== WORK TO BE COMPLETED ==
Output exactly what appears from the line containing "Task: Follow (298, 598)" to the end of the data below, and nothing more.

-- -- --

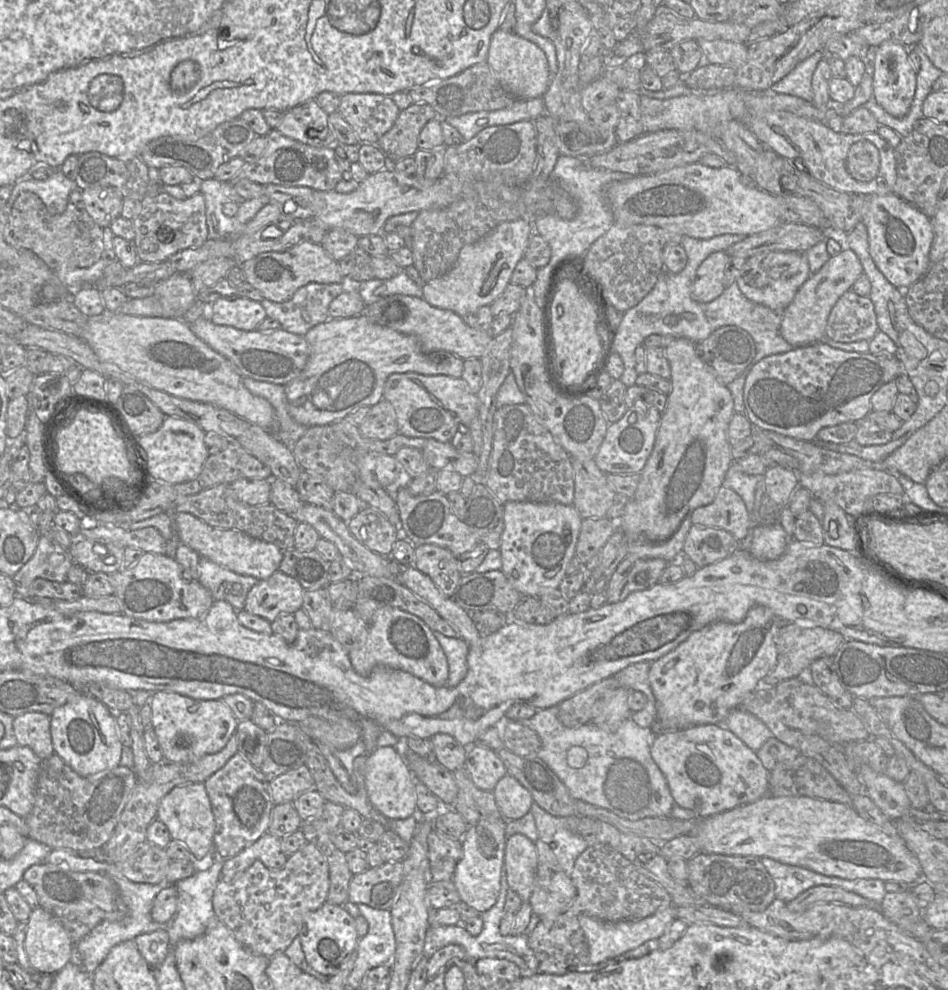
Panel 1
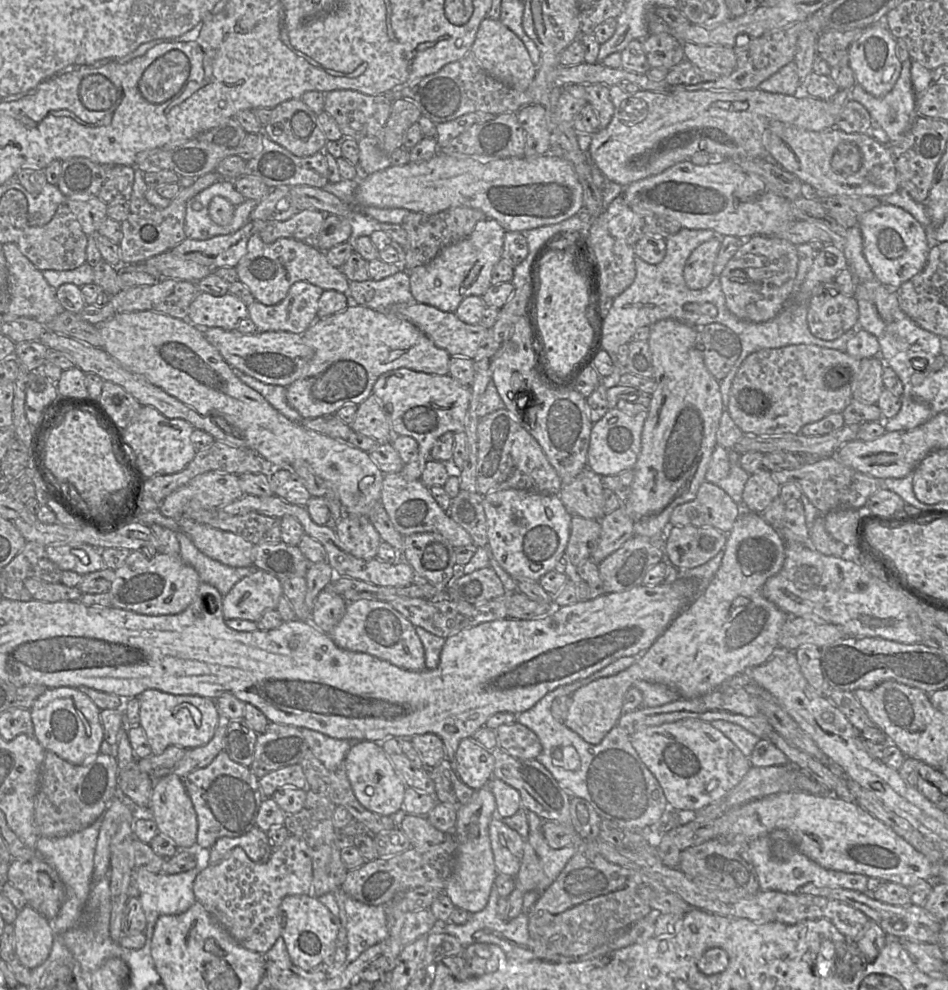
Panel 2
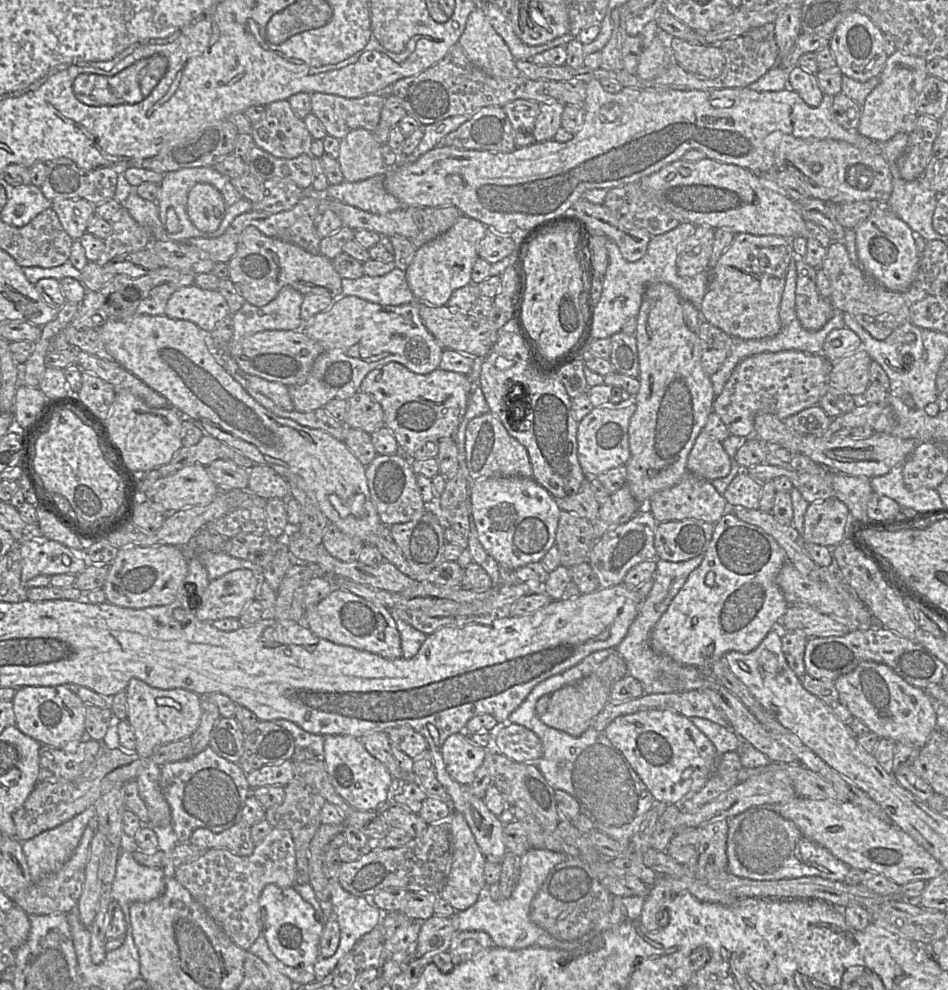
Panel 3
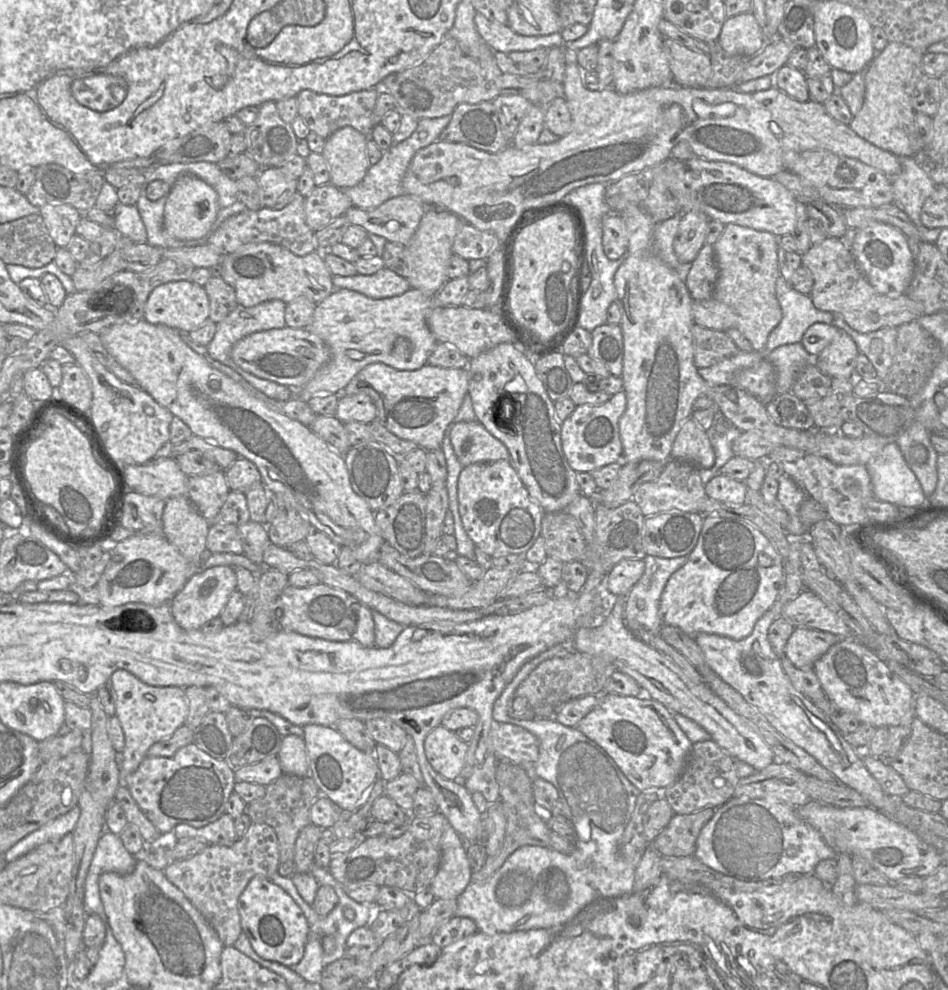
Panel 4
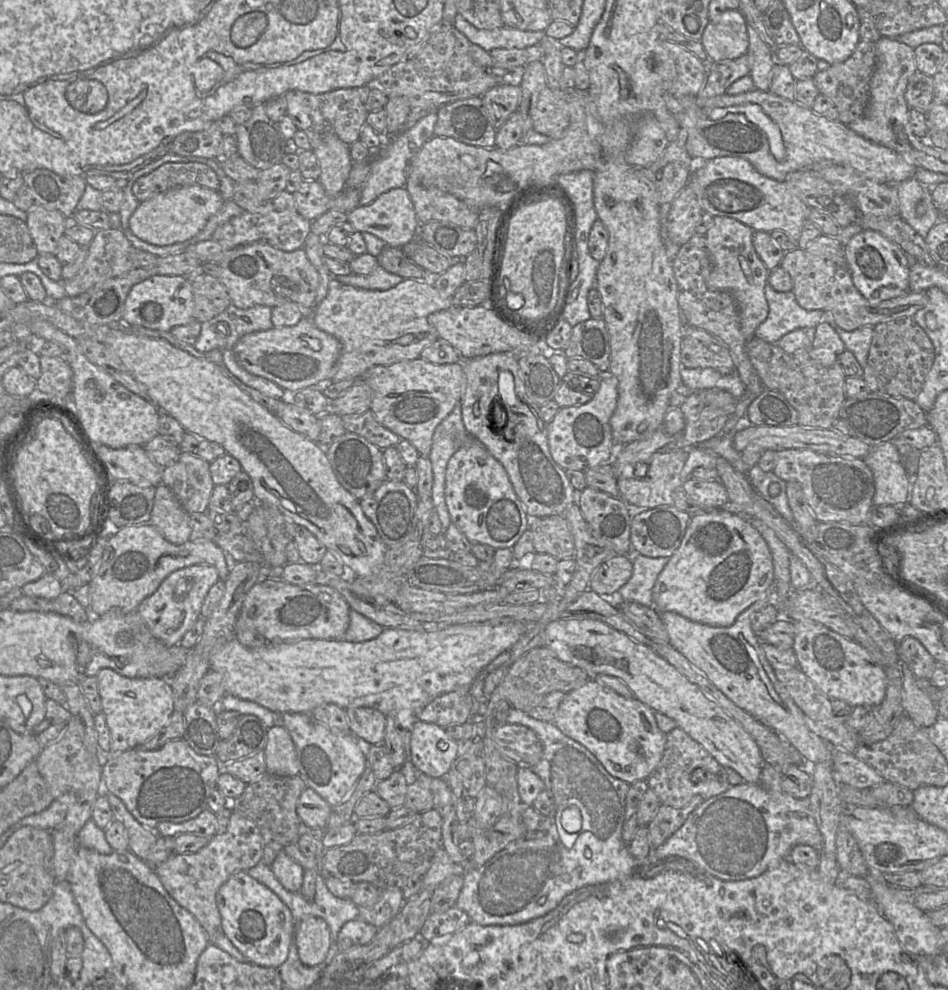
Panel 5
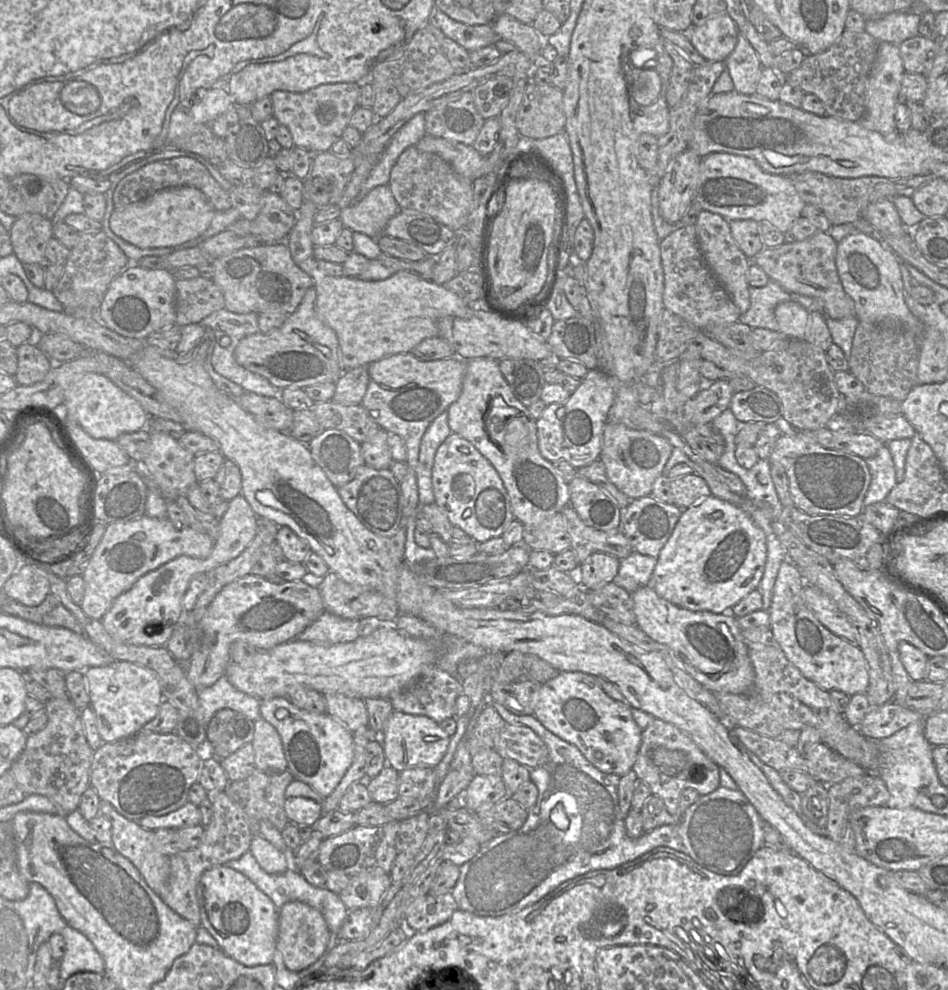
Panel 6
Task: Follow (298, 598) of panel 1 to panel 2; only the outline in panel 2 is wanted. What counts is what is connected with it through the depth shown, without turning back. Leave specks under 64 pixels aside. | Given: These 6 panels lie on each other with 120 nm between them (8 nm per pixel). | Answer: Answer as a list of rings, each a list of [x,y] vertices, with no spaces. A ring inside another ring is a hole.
[[[257,569],[238,581],[223,597],[224,618],[257,622],[265,611],[276,609],[282,595],[280,579]]]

-- -- --

== OUTPUT OF THE TASK ==
Task: Follow (298, 598) of panel 1 to panel 2; only the outline in panel 2 is wanted. What counts is what is connected with it through the depth shown, without turning back. Leave specks under 64 pixels aside. | Given: These 6 panels lie on each other with 120 nm between them (8 nm per pixel). | Answer: Answer as a list of rings, each a list of [x,y] vertices, with no spaces. A ring inside another ring is a hole.
[[[257,569],[238,581],[223,597],[224,618],[257,622],[265,611],[276,609],[282,595],[280,579]]]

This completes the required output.